• **Data shown**:
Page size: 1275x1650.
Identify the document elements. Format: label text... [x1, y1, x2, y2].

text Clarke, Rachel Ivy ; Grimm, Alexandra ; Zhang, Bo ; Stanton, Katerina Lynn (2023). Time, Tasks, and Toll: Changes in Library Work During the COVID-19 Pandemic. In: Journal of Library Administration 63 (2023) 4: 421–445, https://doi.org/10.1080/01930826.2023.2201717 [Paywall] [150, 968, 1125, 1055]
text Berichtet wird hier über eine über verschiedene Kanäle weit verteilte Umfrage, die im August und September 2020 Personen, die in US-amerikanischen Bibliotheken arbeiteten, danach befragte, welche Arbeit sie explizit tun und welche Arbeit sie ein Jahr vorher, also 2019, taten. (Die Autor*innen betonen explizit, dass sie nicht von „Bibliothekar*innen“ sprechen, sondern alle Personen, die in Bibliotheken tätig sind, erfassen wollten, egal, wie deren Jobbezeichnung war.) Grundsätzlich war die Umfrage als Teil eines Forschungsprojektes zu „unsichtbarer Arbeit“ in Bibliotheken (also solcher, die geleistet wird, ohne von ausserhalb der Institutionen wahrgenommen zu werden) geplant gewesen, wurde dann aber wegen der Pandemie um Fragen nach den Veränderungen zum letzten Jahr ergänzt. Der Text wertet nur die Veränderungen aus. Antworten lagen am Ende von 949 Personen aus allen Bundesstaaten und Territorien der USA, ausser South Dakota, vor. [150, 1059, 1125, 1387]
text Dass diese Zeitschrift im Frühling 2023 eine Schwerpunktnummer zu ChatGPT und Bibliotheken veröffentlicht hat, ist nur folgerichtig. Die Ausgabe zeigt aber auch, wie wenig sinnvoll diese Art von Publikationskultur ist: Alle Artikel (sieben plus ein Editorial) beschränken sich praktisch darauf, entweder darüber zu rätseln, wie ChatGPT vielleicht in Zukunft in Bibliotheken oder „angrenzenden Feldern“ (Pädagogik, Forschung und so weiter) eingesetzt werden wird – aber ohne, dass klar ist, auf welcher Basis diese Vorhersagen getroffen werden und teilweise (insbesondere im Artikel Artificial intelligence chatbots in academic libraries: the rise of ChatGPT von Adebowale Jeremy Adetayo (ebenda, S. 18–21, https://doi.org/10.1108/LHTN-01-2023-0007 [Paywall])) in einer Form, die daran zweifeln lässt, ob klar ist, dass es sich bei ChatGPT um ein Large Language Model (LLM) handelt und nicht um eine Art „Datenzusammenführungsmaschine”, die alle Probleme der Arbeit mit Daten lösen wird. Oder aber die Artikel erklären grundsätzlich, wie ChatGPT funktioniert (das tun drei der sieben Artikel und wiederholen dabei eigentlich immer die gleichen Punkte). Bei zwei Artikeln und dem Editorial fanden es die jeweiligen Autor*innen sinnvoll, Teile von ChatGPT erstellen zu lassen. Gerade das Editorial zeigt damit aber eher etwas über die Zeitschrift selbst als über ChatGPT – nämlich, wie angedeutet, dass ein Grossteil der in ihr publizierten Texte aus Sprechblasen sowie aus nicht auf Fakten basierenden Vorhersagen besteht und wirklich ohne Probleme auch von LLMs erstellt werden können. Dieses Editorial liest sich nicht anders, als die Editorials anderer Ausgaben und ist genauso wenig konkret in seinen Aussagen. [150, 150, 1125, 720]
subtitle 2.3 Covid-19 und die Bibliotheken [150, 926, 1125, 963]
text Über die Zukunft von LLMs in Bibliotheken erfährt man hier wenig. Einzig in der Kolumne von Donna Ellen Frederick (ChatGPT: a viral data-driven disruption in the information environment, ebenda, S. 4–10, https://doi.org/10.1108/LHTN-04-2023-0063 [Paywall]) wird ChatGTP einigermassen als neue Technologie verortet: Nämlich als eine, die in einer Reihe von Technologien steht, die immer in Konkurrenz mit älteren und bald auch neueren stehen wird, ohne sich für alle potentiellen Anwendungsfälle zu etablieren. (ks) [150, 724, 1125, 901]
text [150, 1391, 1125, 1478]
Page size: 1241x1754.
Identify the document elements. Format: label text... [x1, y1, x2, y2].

• **Task goal**: Looking back over the listing, work out how many lines include the string "size". Write only that number.

• **Result below**: 2